INSTRUCTIONS FOR THE TASK:
In the entries below, find the line with "Navigation) | |" and the line with "Chinese | |". Reproduce those two lines and every line between them exactly, and nothing more.

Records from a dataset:
★ ★ ★

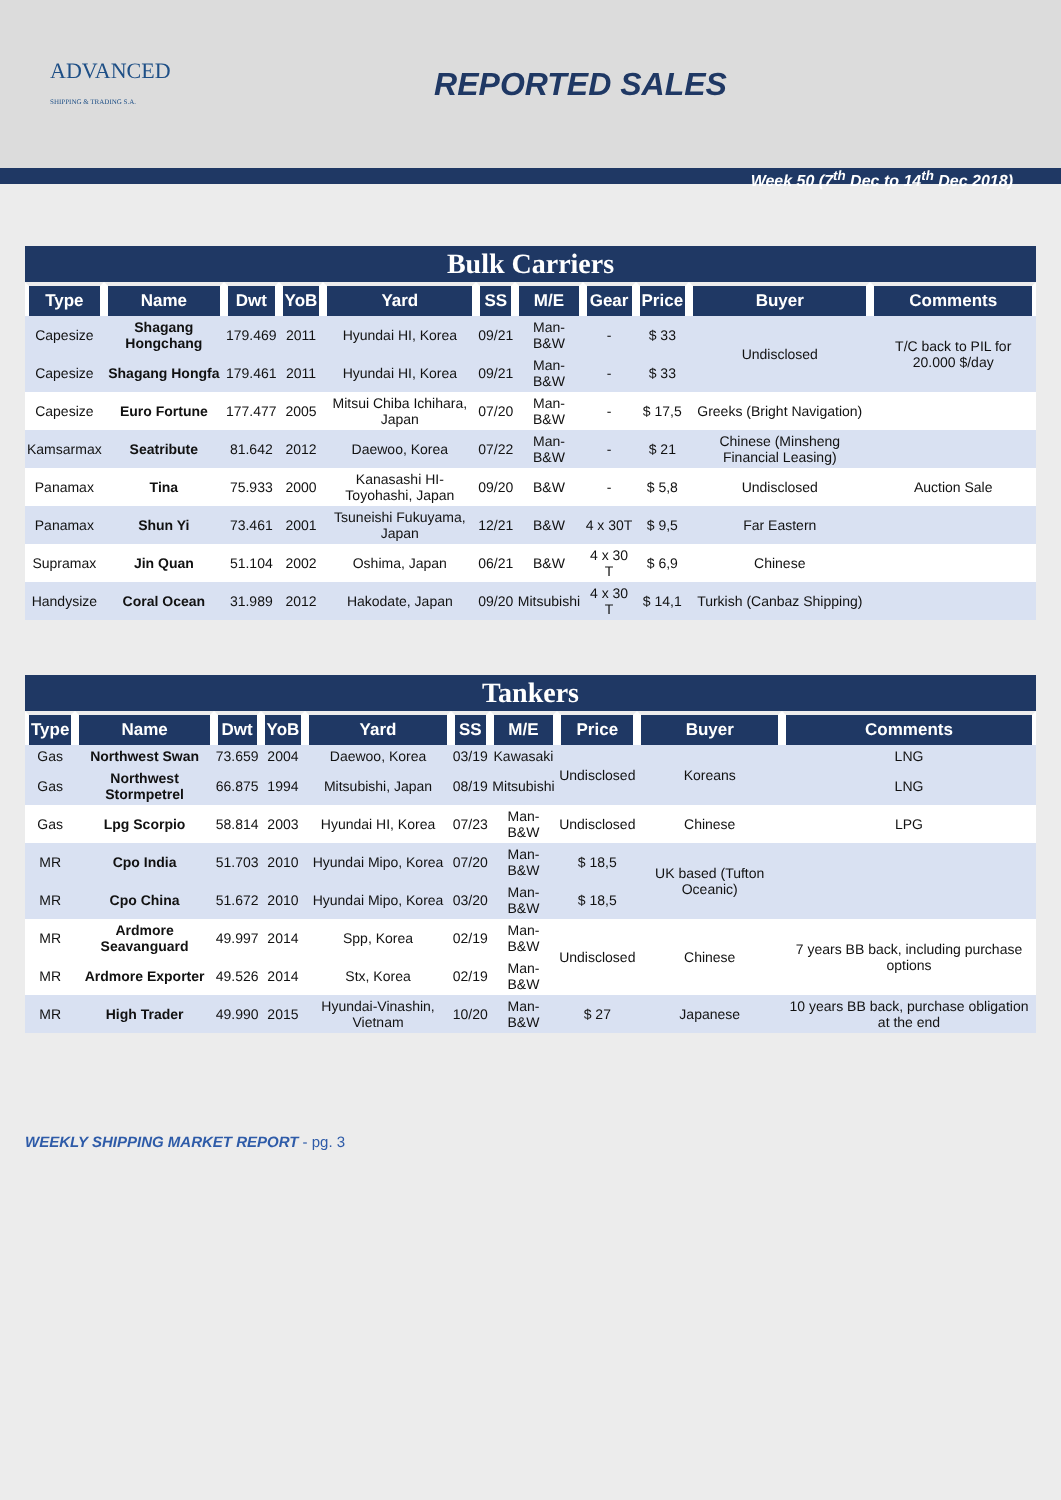ADVANCED
SHIPPING & TRADING S.A.
REPORTED SALES
Week 50 (7<sup>th</sup> Dec to 14<sup>th</sup> Dec 2018)
Bulk Carriers
| Type | Name | Dwt | YoB | Yard | SS | M/E | Gear | Price | Buyer | Comments |
| --- | --- | --- | --- | --- | --- | --- | --- | --- | --- | --- |
| Capesize | Shagang Hongchang | 179.469 | 2011 | Hyundai HI, Korea | 09/21 | Man-B&W | - | $ 33 | Undisclosed | T/C back to PIL for 20.000 $/day |
| Capesize | Shagang Hongfa | 179.461 | 2011 | Hyundai HI, Korea | 09/21 | Man-B&W | - | $ 33 | | |
| Capesize | Euro Fortune | 177.477 | 2005 | Mitsui Chiba Ichihara, Japan | 07/20 | Man-B&W | - | $ 17,5 | Greeks (Bright Navigation) | |
| Kamsarmax | Seatribute | 81.642 | 2012 | Daewoo, Korea | 07/22 | Man-B&W | - | $ 21 | Chinese (Minsheng Financial Leasing) | |
| Panamax | Tina | 75.933 | 2000 | Kanasashi HI-Toyohashi, Japan | 09/20 | B&W | - | $ 5,8 | Undisclosed | Auction Sale |
| Panamax | Shun Yi | 73.461 | 2001 | Tsuneishi Fukuyama, Japan | 12/21 | B&W | 4 x 30T | $ 9,5 | Far Eastern | |
| Supramax | Jin Quan | 51.104 | 2002 | Oshima, Japan | 06/21 | B&W | 4 x 30 T | $ 6,9 | Chinese | |
| Handysize | Coral Ocean | 31.989 | 2012 | Hakodate, Japan | 09/20 | Mitsubishi | 4 x 30 T | $ 14,1 | Turkish (Canbaz Shipping) | |
Tankers
| Type | Name | Dwt | YoB | Yard | SS | M/E | Price | Buyer | Comments |
| --- | --- | --- | --- | --- | --- | --- | --- | --- | --- |
| Gas | Northwest Swan | 73.659 | 2004 | Daewoo, Korea | 03/19 | Kawasaki | Undisclosed | Koreans | LNG |
| Gas | Northwest Stormpetrel | 66.875 | 1994 | Mitsubishi, Japan | 08/19 | Mitsubishi | | | LNG |
| Gas | Lpg Scorpio | 58.814 | 2003 | Hyundai HI, Korea | 07/23 | Man-B&W | Undisclosed | Chinese | LPG |
| MR | Cpo India | 51.703 | 2010 | Hyundai Mipo, Korea | 07/20 | Man-B&W | $ 18,5 | UK based (Tufton Oceanic) | |
| MR | Cpo China | 51.672 | 2010 | Hyundai Mipo, Korea | 03/20 | Man-B&W | $ 18,5 | | |
| MR | Ardmore Seavanguard | 49.997 | 2014 | Spp, Korea | 02/19 | Man-B&W | Undisclosed | Chinese | 7 years BB back, including purchase options |
| MR | Ardmore Exporter | 49.526 | 2014 | Stx, Korea | 02/19 | Man-B&W | | | |
| MR | High Trader | 49.990 | 2015 | Hyundai-Vinashin, Vietnam | 10/20 | Man-B&W | $ 27 | Japanese | 10 years BB back, purchase obligation at the end |
WEEKLY SHIPPING MARKET REPORT - pg. 3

★ ★ ★

TASK RESPONSE:
| Capesize | Euro Fortune | 177.477 | 2005 | Mitsui Chiba Ichihara, Japan | 07/20 | Man-B&W | - | $ 17,5 | Greeks (Bright Navigation) | |
| Kamsarmax | Seatribute | 81.642 | 2012 | Daewoo, Korea | 07/22 | Man-B&W | - | $ 21 | Chinese (Minsheng Financial Leasing) | |
| Panamax | Tina | 75.933 | 2000 | Kanasashi HI-Toyohashi, Japan | 09/20 | B&W | - | $ 5,8 | Undisclosed | Auction Sale |
| Panamax | Shun Yi | 73.461 | 2001 | Tsuneishi Fukuyama, Japan | 12/21 | B&W | 4 x 30T | $ 9,5 | Far Eastern | |
| Supramax | Jin Quan | 51.104 | 2002 | Oshima, Japan | 06/21 | B&W | 4 x 30 T | $ 6,9 | Chinese | |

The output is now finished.